▶ INSTRUCTIONS TO FOLLOW:
Quote exactly and only this range of lines in the data below: the line that holds "ARTÍCULO RELACIONADO" to the line that holds "Ecopositiva, Logística Ambiental", both included.

▶ DATA FOR THIS TASK:
[Start of Attachment]
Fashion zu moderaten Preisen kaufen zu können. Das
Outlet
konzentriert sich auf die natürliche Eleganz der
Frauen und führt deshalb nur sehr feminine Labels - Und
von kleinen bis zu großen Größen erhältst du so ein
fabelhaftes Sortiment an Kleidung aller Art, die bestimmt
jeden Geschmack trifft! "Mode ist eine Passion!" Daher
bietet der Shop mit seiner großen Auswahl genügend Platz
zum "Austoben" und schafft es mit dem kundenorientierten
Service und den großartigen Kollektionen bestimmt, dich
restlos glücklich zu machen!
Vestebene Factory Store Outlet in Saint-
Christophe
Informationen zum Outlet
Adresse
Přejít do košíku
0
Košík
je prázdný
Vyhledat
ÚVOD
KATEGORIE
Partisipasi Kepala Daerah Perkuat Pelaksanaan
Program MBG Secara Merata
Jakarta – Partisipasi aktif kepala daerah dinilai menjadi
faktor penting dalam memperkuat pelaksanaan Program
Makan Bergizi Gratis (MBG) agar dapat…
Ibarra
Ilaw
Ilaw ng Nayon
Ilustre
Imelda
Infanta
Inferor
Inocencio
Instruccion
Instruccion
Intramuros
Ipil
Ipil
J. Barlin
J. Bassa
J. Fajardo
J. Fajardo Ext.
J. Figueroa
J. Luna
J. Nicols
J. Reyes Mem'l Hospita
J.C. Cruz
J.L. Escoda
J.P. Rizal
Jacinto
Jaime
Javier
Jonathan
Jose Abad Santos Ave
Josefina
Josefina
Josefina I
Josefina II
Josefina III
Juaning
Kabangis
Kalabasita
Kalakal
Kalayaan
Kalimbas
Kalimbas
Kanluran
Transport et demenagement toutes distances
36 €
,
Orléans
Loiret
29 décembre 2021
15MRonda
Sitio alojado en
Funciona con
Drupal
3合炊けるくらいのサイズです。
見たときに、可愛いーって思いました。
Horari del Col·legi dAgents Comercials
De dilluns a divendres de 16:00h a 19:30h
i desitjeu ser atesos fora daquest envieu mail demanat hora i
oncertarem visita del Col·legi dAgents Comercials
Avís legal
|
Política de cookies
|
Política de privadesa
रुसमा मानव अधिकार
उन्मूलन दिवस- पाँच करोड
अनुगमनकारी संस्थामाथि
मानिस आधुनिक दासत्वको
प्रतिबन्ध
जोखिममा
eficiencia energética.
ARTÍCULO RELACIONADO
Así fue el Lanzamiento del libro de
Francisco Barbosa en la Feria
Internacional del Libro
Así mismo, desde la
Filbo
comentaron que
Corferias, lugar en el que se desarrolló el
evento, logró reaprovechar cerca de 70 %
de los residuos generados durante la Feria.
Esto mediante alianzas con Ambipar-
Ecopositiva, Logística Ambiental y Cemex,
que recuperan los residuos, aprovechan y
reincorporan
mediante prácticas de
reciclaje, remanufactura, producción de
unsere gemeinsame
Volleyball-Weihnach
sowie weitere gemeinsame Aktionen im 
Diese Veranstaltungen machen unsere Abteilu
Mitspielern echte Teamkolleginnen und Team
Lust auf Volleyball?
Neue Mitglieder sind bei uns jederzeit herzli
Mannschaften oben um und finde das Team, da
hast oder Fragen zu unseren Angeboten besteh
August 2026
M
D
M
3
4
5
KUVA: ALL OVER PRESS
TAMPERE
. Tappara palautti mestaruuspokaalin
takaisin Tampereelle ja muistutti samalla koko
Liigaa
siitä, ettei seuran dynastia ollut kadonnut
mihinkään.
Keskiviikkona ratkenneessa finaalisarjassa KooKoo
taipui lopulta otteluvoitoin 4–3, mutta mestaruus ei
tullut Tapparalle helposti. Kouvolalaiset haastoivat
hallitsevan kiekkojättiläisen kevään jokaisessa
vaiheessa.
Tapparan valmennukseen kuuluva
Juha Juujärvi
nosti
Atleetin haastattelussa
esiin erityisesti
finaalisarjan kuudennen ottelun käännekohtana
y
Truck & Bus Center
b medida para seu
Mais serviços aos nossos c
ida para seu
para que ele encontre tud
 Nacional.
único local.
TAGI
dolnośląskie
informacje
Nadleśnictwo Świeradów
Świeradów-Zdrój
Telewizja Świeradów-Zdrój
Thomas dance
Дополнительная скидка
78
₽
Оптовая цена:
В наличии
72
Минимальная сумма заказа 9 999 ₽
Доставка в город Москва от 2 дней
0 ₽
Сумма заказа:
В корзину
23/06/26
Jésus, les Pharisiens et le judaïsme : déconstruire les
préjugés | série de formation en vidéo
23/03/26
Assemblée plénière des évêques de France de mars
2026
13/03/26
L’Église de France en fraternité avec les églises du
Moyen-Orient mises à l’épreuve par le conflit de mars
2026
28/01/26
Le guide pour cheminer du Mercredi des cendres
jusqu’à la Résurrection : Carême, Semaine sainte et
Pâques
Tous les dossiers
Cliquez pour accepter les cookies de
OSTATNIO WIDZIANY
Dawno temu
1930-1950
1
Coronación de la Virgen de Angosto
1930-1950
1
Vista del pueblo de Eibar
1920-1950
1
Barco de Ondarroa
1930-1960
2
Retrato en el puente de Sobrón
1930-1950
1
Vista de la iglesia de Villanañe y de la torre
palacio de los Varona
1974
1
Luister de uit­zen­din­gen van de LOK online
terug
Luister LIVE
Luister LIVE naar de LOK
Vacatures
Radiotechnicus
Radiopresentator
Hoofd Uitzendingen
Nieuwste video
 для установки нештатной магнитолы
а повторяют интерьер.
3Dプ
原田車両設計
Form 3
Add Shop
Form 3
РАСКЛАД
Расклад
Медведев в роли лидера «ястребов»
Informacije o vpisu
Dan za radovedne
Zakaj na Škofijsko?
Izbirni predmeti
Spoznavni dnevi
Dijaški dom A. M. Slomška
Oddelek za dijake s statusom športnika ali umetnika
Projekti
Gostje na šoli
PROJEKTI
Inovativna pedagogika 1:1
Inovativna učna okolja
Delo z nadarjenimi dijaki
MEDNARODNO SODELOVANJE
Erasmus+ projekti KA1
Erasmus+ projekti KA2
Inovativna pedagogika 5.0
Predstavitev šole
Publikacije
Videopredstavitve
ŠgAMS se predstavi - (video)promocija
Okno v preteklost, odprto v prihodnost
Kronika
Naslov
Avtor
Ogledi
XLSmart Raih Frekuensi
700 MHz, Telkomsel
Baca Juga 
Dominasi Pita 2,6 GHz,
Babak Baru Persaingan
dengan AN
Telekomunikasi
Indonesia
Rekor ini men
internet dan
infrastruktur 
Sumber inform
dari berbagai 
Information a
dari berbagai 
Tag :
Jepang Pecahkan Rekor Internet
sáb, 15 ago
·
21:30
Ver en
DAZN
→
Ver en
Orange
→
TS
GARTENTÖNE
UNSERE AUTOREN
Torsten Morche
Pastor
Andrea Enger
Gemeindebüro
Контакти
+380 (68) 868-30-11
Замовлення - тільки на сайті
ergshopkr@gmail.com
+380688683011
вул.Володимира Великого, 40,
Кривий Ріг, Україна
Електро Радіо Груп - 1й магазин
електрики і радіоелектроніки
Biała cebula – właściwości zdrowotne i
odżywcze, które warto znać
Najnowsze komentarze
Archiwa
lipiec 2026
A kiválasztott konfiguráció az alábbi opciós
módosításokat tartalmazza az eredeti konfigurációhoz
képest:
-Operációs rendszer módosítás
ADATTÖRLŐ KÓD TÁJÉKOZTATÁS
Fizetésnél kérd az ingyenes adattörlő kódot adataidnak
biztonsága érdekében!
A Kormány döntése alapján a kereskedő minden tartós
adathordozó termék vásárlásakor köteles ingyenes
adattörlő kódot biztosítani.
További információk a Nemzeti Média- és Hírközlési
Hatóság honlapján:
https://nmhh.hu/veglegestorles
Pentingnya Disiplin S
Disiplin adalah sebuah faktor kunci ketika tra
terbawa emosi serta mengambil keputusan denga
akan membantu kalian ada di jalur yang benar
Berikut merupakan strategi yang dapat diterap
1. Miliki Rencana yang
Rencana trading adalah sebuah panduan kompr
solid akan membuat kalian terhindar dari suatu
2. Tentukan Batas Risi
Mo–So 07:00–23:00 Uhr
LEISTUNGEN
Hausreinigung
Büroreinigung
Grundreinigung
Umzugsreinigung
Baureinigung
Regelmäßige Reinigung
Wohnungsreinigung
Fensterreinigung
[End of Attachment]
▶ EXERCISE OUTPUT:
ARTÍCULO RELACIONADO
Así fue el Lanzamiento del libro de
Francisco Barbosa en la Feria
Internacional del Libro
Así mismo, desde la
Filbo
comentaron que
Corferias, lugar en el que se desarrolló el
evento, logró reaprovechar cerca de 70 %
de los residuos generados durante la Feria.
Esto mediante alianzas con Ambipar-
Ecopositiva, Logística Ambiental y Cemex,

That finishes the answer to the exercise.